■ Input data ■

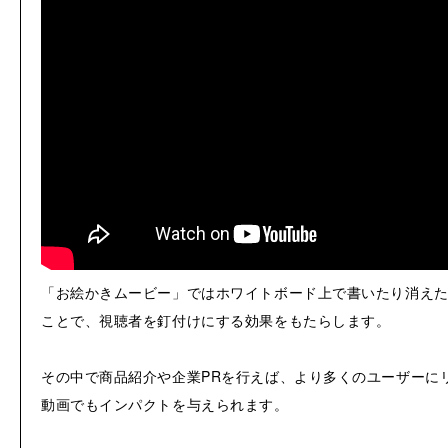
「お絵かきムービー」ではホワイトボード上で書いたり消え
ことで、視聴者を釘付けにする効果をもたらします。
その中で商品紹介や企業PRを行えば、より多くのユーザーに
動画でもインパクトを与えられます。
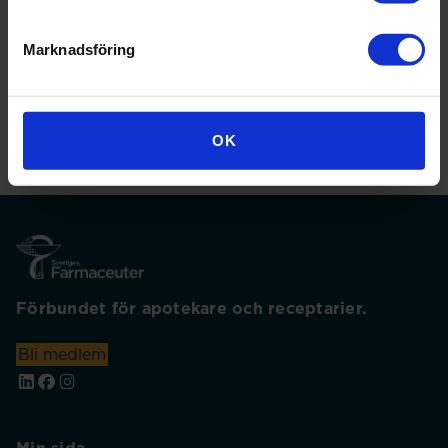
på vår uppskattade medlemstidning, Svensk Farmaci, som
bevakar viktiga frågor för dig som farmaceut åt dig.
Marknadsföring
OK
Förbundet för apotekare och receptarier.
Bli medlem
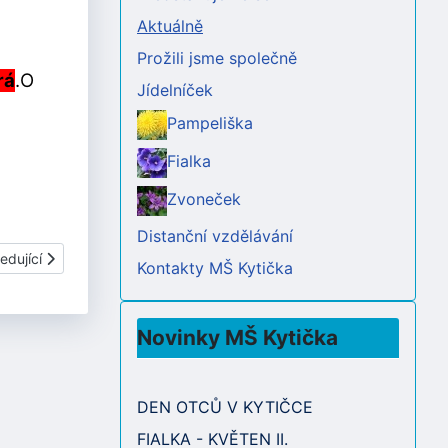
Aktuálně
Prožili jsme společně
rá
.O
Jídelníček
Pampeliška
Fialka
Zvoneček
Distanční vzdělávání
í článek: LISTOPAD 2020
edující
Kontakty MŠ Kytička
Novinky MŠ Kytička
DEN OTCŮ V KYTIČCE
FIALKA - KVĚTEN II.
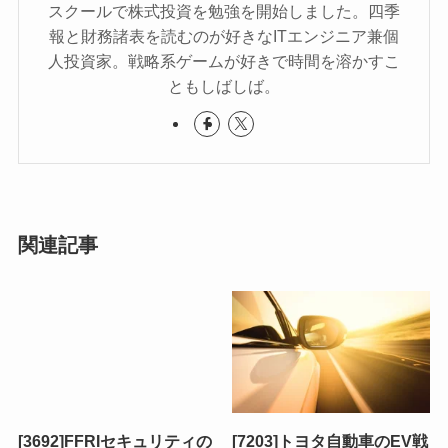
スクールで株式投資を勉強を開始しました。四季
報と財務諸表を読むのが好きなITエンジニア兼個
人投資家。戦略系ゲームが好きで時間を溶かすこ
ともしばしば。
関連記事
[3692]FFRIセキュリティの
[7203]トヨタ自動車のEV戦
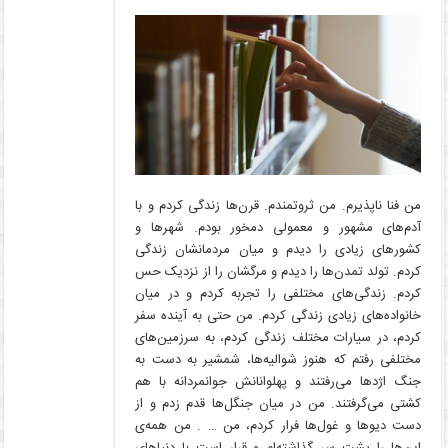
من فنا ناپذیرم. من ثروتمندم. قرن‌ها زندگی کردم و با
آدم‌های مشهور و معمولی دمخور بودم. شهر‌ها و
کشور‌های زیادی را دیدم و میان مردمانشان زندگی
کردم. تولد تمدن‌ها را دیدم و مرگشان را از نزدیک حس
کردم. زندگی‌های مختلفی را تجربه کردم و در میان
خانواده‌های زیادی زندگی کردم. من حتی به آینده سفر
کردم، در سیارات مختلف زندگی کردم، به سرزمین‌های
مختلفی رفتم که هنوز شوالیه‌ها، شمشیر به دست به
جنگ اژدها می‌رفتند و پهلوانانش جوانمردانه با هم
کشتی می‌گرفتند. من در میان جنگل‌ها قدم زدم و از
دست دیو‌ها و غول‌ها فرار کردم، من … . من همه‌ی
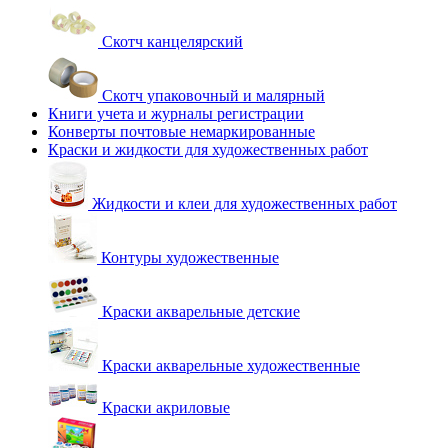
Скотч канцелярский
Скотч упаковочный и малярный
Книги учета и журналы регистрации
Конверты почтовые немаркированные
Краски и жидкости для художественных работ
Жидкости и клеи для художественных работ
Контуры художественные
Краски акварельные детские
Краски акварельные художественные
Краски акриловые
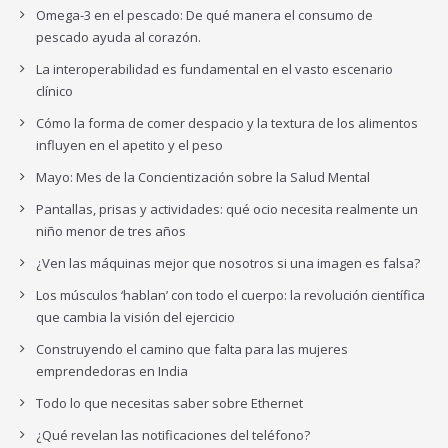
Omega-3 en el pescado: De qué manera el consumo de
pescado ayuda al corazón.
La interoperabilidad es fundamental en el vasto escenario
clínico
Cómo la forma de comer despacio y la textura de los alimentos
influyen en el apetito y el peso
Mayo: Mes de la Concientización sobre la Salud Mental
Pantallas, prisas y actividades: qué ocio necesita realmente un
niño menor de tres años
¿Ven las máquinas mejor que nosotros si una imagen es falsa?
Los músculos ‘hablan’ con todo el cuerpo: la revolución científica
que cambia la visión del ejercicio
Construyendo el camino que falta para las mujeres
emprendedoras en India
Todo lo que necesitas saber sobre Ethernet
¿Qué revelan las notificaciones del teléfono?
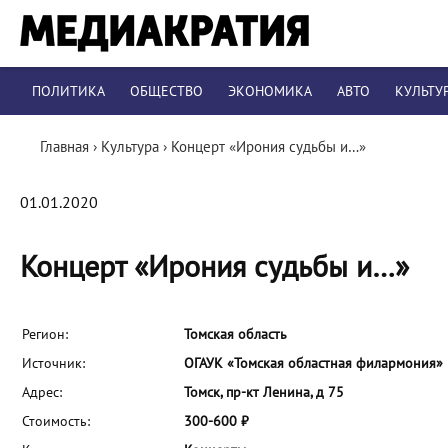
ПОЛИТИКА
ОБЩЕСТВО
ЭКОНОМИКА
АВТО
КУЛЬТУ
Главная
›
Культура
›
Концерт «Ирония судьбы и…»
01.01.2020
Концерт «Ирония судьбы и…»
Регион:
Томская область
Источник:
ОГАУК «Томская областная филармония»
Адрес:
Томск, пр-кт Ленина, д 75
Стоимость:
300-600 ₽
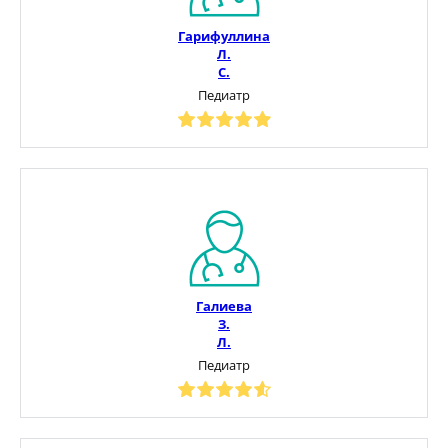
Гарифуллина
Л.
С.
Педиатр
Галиева
З.
Л.
Педиатр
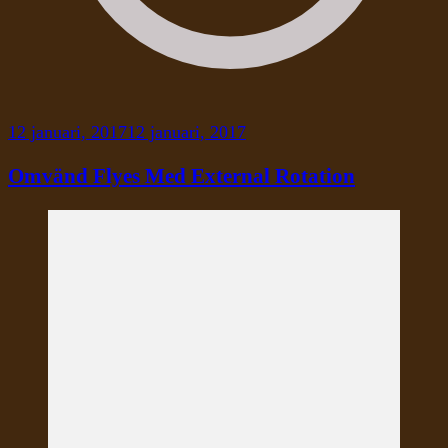
12 januari, 2017
12 januari, 2017
Omvänd Flyes Med External Rotation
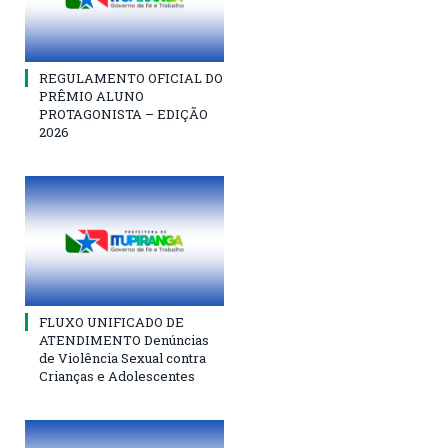
REGULAMENTO OFICIAL DO
PRÊMIO ALUNO
PROTAGONISTA – EDIÇÃO
2026
FLUXO UNIFICADO DE
ATENDIMENTO Denúncias
de Violência Sexual contra
Crianças e Adolescentes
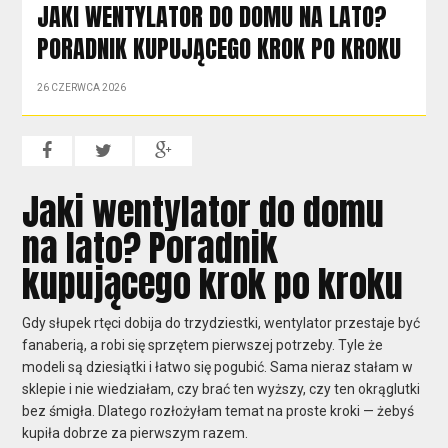
JAKI WENTYLATOR DO DOMU NA LATO?
PORADNIK KUPUJĄCEGO KROK PO KROKU
26 CZERWCA 2026
Jaki wentylator do domu
na lato? Poradnik
kupującego krok po kroku
Gdy słupek rtęci dobija do trzydziestki, wentylator przestaje być
fanaberią, a robi się sprzętem pierwszej potrzeby. Tyle że
modeli są dziesiątki i łatwo się pogubić. Sama nieraz stałam w
sklepie i nie wiedziałam, czy brać ten wyższy, czy ten okrąglutki
bez śmigła. Dlatego rozłożyłam temat na proste kroki — żebyś
kupiła dobrze za pierwszym razem.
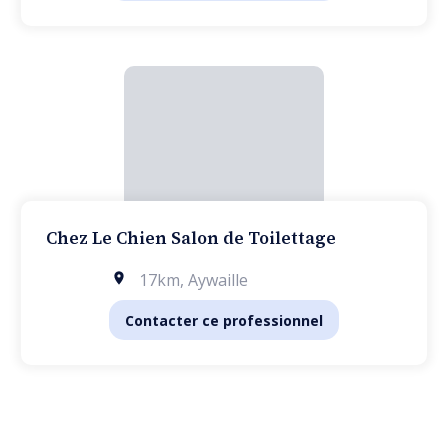
Chez Le Chien Salon de Toilettage
17km
,
Aywaille
Contacter ce professionnel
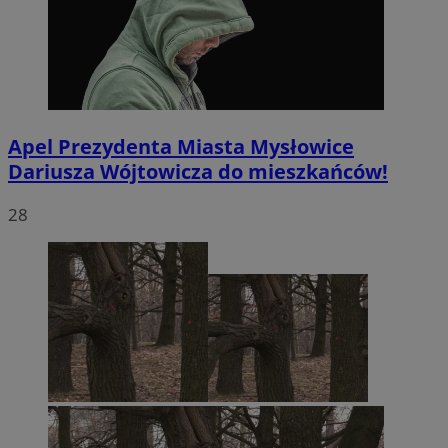
Apel Prezydenta Miasta Mysłowice
Dariusza Wójtowicza do mieszkańców!
28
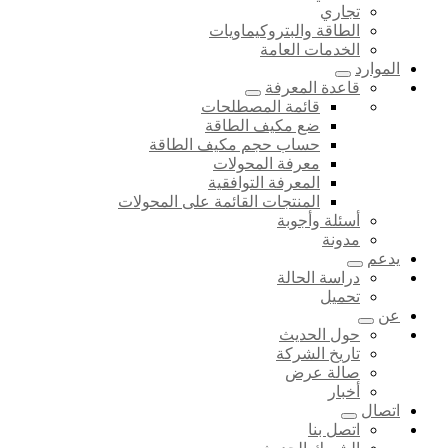
تجاري
الطاقة والبتروكيماويات
الخدمات العامة
الموارد
قاعدة المعرفة
قائمة المصطلحات
ضع مكيف الطاقة
حساب حجم مكيف الطاقة
معرفة المحولات
المعرفة التوافقية
المنتجات القائمة على المحولات
أسئلة وأجوبة
مدونة
يدعم
دراسة الحالة
تحميل
عن
حول الحديث
تاريخ الشركة
صالة عرض
أخبار
اتصال
اتصل بنا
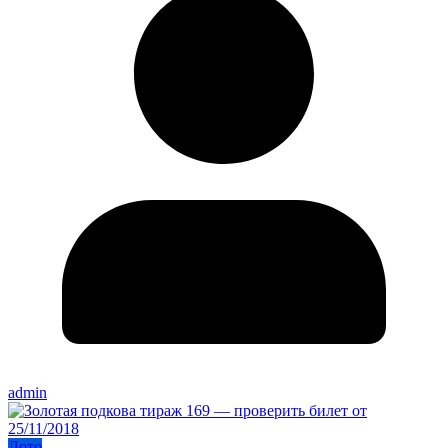
admin
Лото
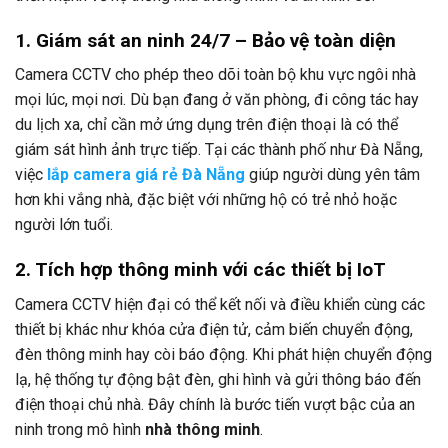
1. Giám sát an ninh 24/7 – Bảo vệ toàn diện
Camera CCTV cho phép theo dõi toàn bộ khu vực ngôi nhà
mọi lúc, mọi nơi. Dù bạn đang ở văn phòng, đi công tác hay
du lịch xa, chỉ cần mở ứng dụng trên điện thoại là có thể
giám sát hình ảnh trực tiếp. Tại các thành phố như Đà Nẵng,
việc
lắp camera giá rẻ Đà Nẵng
giúp người dùng yên tâm
hơn khi vắng nhà, đặc biệt với những hộ có trẻ nhỏ hoặc
người lớn tuổi.
2. Tích hợp thông minh với các thiết bị IoT
Camera CCTV hiện đại có thể kết nối và điều khiển cùng các
thiết bị khác như khóa cửa điện tử, cảm biến chuyển động,
đèn thông minh hay còi báo động. Khi phát hiện chuyển động
lạ, hệ thống tự động bật đèn, ghi hình và gửi thông báo đến
điện thoại chủ nhà. Đây chính là bước tiến vượt bậc của an
ninh trong mô hình
nhà thông minh
.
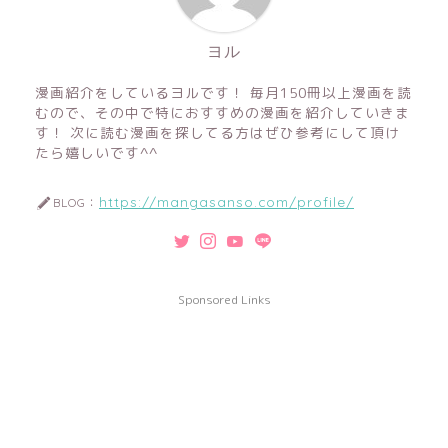
ヨル
漫画紹介をしているヨルです！ 毎月150冊以上漫画を読
むので、その中で特におすすめの漫画を紹介していきま
す！ 次に読む漫画を探してる方はぜひ参考にして頂け
たら嬉しいです^^
https://mangasanso.com/profile/
BLOG：
Sponsored Links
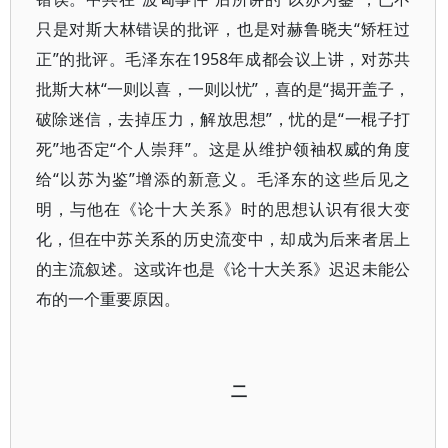
只是对斯大林错误的批评，也是对赫鲁晓夫“矫枉过
正”的批评。毛泽东在1958年成都会议上讲，对苏共
批斯大林“一则以喜，一则以忧”，喜的是“揭开盖子，
破除迷信，去掉压力，解放思想”，忧的是“一棍子打
死”地否定“个人崇拜”。这是从维护领袖权威的角度
给“以苏为鉴”增添的新意义。毛泽东的这些后见之
明，与他在《论十大关系》时的思想认识有很大变
化，但在中苏关系的历史流变中，却成为后来者居上
的主流叙述。这或许也是《论十大关系》迟迟未能公
布的一个重要原因。
二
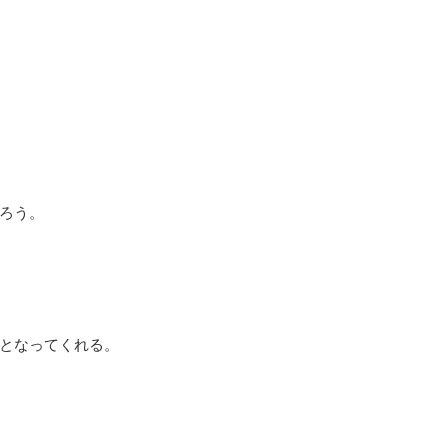
ろう。
となってくれる。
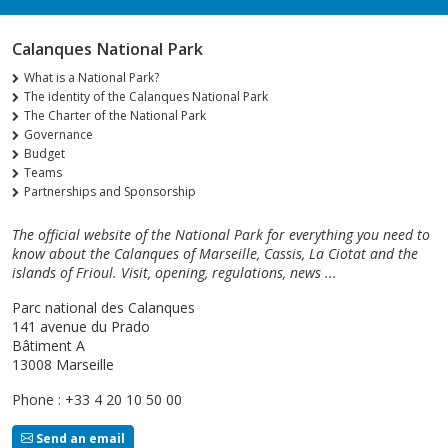
Calanques National Park
What is a National Park?
The identity of the Calanques National Park
The Charter of the National Park
Governance
Budget
Teams
Partnerships and Sponsorship
The official website of the National Park for everything you need to
know about the Calanques of Marseille, Cassis, La Ciotat and the
islands of Frioul. Visit, opening, regulations, news ...
Parc national des Calanques
141 avenue du Prado
Bâtiment A
13008 Marseille
Phone : +33 4 20 10 50 00
Send an email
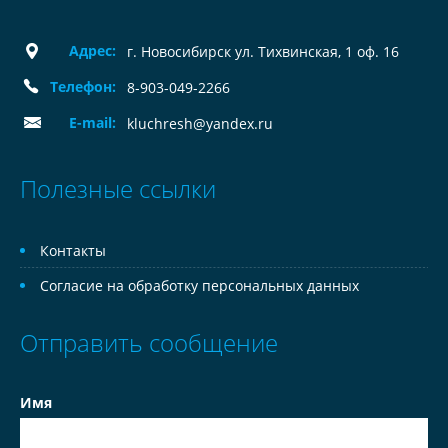
Адрес:
г. Новосибирск ул. Тихвинская, 1 оф. 16
Телефон:
8-903-049-2266
E-mail:
kluchresh@yandex.ru
Полезные ссылки
Контакты
Согласие на обработку персональных данных
Отправить сообщение
Имя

■ Exercise details ■
Give exactly the lines above that run from the line with "Novinky MŠ Kytička" to the line with "جنگ اژدها می‌رفتند", both included, leaving every picture out.

■ Result ■
Novinky MŠ Kytička
DEN OTCŮ V KYTIČCE
FIALKA - KVĚTEN II.
スクールで株式投資を勉強を開始しました。四季
報と財務諸表を読むのが好きなITエンジニア兼個
人投資家。戦略系ゲームが好きで時間を溶かすこ
ともしばしば。
関連記事
[3692]FFRIセキュリティの
[7203]トヨタ自動車のEV戦
من فنا ناپذیرم. من ثروتمندم. قرن‌ها زندگی کردم و با
آدم‌های مشهور و معمولی دمخور بودم. شهر‌ها و
کشور‌های زیادی را دیدم و میان مردمانشان زندگی
کردم. تولد تمدن‌ها را دیدم و مرگشان را از نزدیک حس
کردم. زندگی‌های مختلفی را تجربه کردم و در میان
خانواده‌های زیادی زندگی کردم. من حتی به آینده سفر
کردم، در سیارات مختلف زندگی کردم، به سرزمین‌های
مختلفی رفتم که هنوز شوالیه‌ها، شمشیر به دست به
جنگ اژدها می‌رفتند و پهلوانانش جوانمردانه با هم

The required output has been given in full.